- Source document -
● ● ●

Admin Bar Is Not Properly Reset

Reported by: JohnONolan Owned by: ocean90
Milestone: 3.1 Priority: high
Severity: normal Version: 3.1
Component: UI Keywords: has-patch commit
Focuses: Cc:

Description (last modified by JohnONolan)

New admin bar is being affected by global styles applied by themes and plugins.

Eg. Margin applied to all forms: http://cl.ly/3fCb

Attachments (6)

15851.diff (350 bytes) - added by JohnONolan 5 years ago.
15851.2.diff (362 bytes) - added by JohnONolan 5 years ago.
Fixes bug raised in #15851
15875.diff (397 bytes) - added by duck_ 5 years ago.
15851.reset.patch (4.1 KB) - added by ocean90 5 years ago.
15851.reset2.patch (3.1 KB) - added by JohnONolan 5 years ago.
2nd pass at #admin-bar reset CSS
15851.reset3.patch (4.7 KB) - added by ocean90 5 years ago.
With Opera fix

Download all attachments as: .zip

Change History (41)

@JohnONolan5 years ago

comment:1 @JohnONolan5 years ago

  • Keywords has-patch added

Patch resolves the issue by resetting the margin.

comment:2 @nacin5 years ago

(In [17017]) More admin bar css reset. props JohnONolan, see #15851.

comment:3 follow-up: @nacin5 years ago

Can we run through admin-bar.dev.css and figure out what else we need to reset?

comment:4 @nacin5 years ago

  • Keywords needs-testing added; ux-feedback has-patch removed

comment:5 @ocean905 years ago

I will test now the wp.com and wp.org themes.

● ● ●

- Data section -
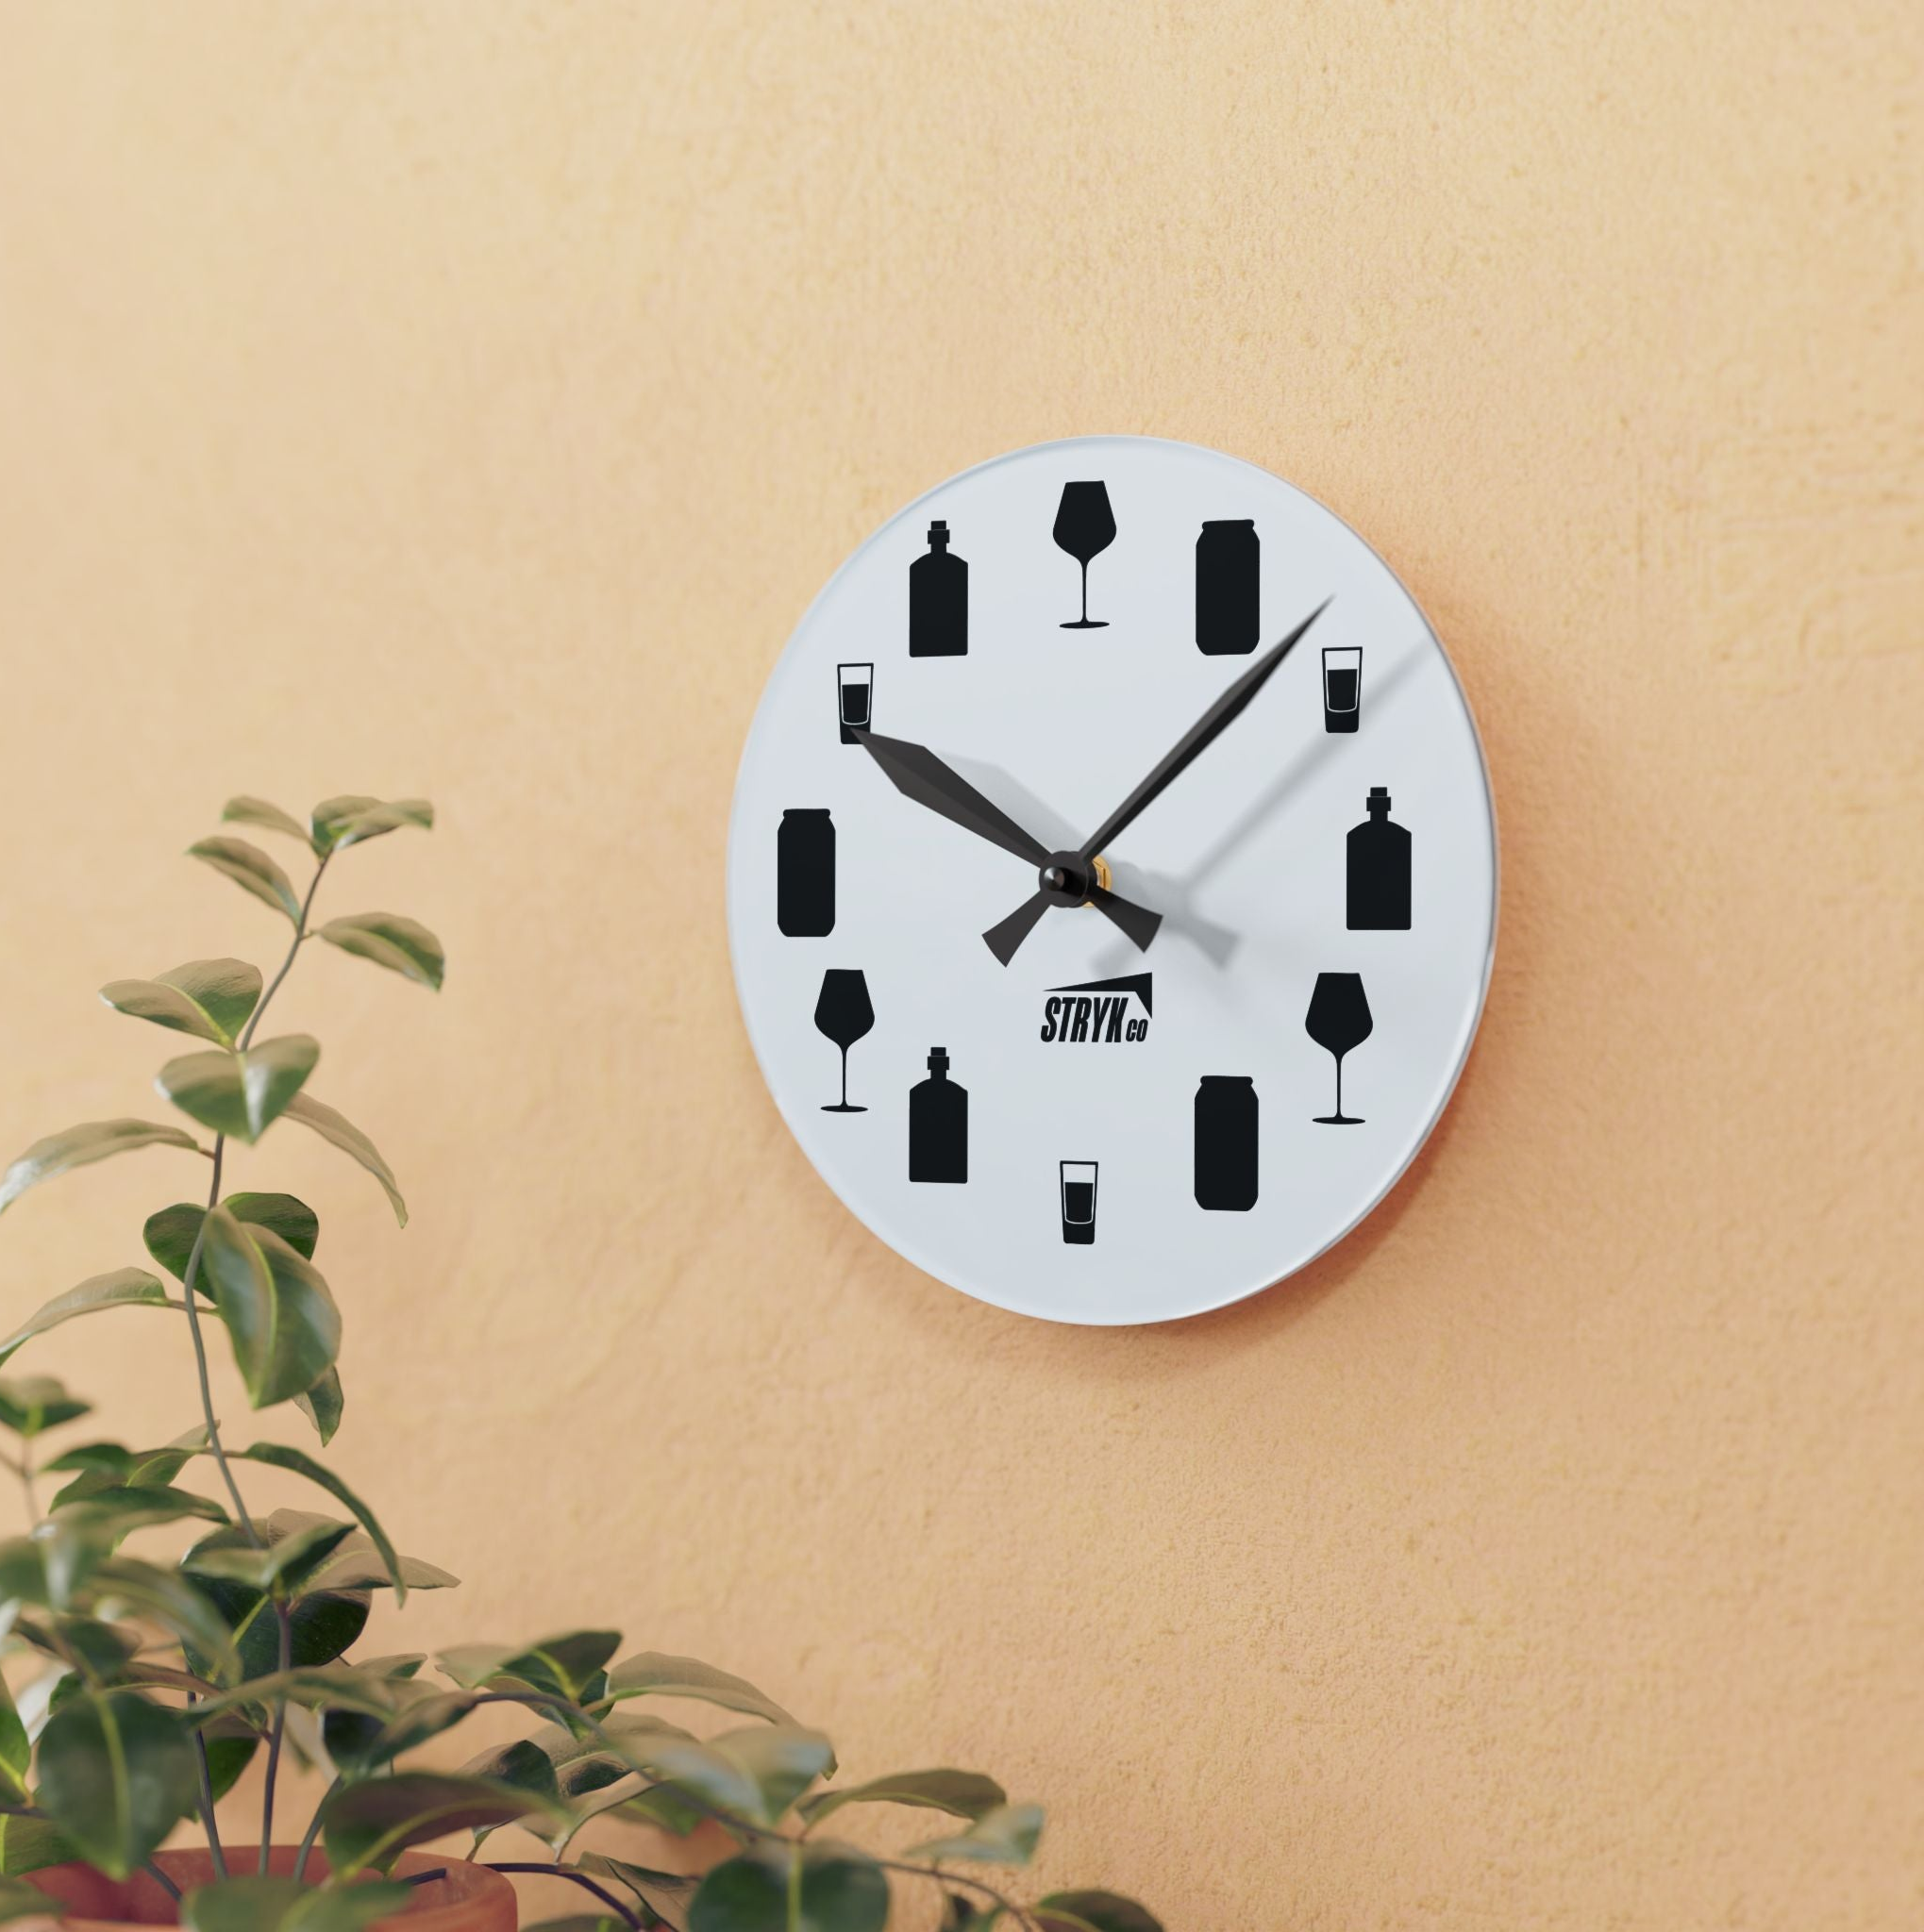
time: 10:07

● ● ●

- Work to be completed -
Carry the admin bar reset ticket above forward from its last comment, writing the next few entries of its change history in the same format.

- Response for this exercise -
comment:6 @nacin5 years ago

  • Owner set to ocean90
  • Status changed from new to assigned

ocean90 will have a patch in the morning.

comment:7 in reply to: ↑ 3 @duck_5 years ago

Replying to nacin:

Can we run through admin-bar.dev.css and figure out what else we need to reset?

Related #15875

@JohnONolan5 years ago

Fixes bug raised in #15851

comment:8 @JohnONolan5 years ago

  • Description modified (diff)
  • Summary changed from Admin Bar Search form Is Not Properly Reset to Admin Bar Is Not Properly Reset

@duck_5 years ago

comment:9 @duck_5 years ago

15875.diff from #15875

11:37 < JohnONolan> duck_: your patch is better than mine, could you reupload to the main admin bar css reset ticket? :)

comment:10 @ocean905 years ago

Thx, but I already have it in my patch. It should be ready in an hour.

Last edited 5 years ago by ocean90 (previous) (diff)

@ocean905 years ago

comment:11 @ocean905 years ago

  • Keywords has-patch added

comment:12 @JohnONolan5 years ago

Not sure what content:normal is going to do - also seems that there are a lot more things which could be reset. Font-variant, border, position, etc.

comment:13 @filosofo5 years ago

The :before pseudo-element shows how this could end up being a war of attrition. Rather than try to reset every possible standard, proposed standard, or proprietary CSS property, I suggest the following:

  • Make sure it works with the top say 25 most popular themes from the repository.
  • Make sure it works with handful of the well-known "premium" theme names.
  • Let the others adjust their stylesheets accordingly, particularly those who have poorly-thought-out rules (like the :before example, which should be better-targeted).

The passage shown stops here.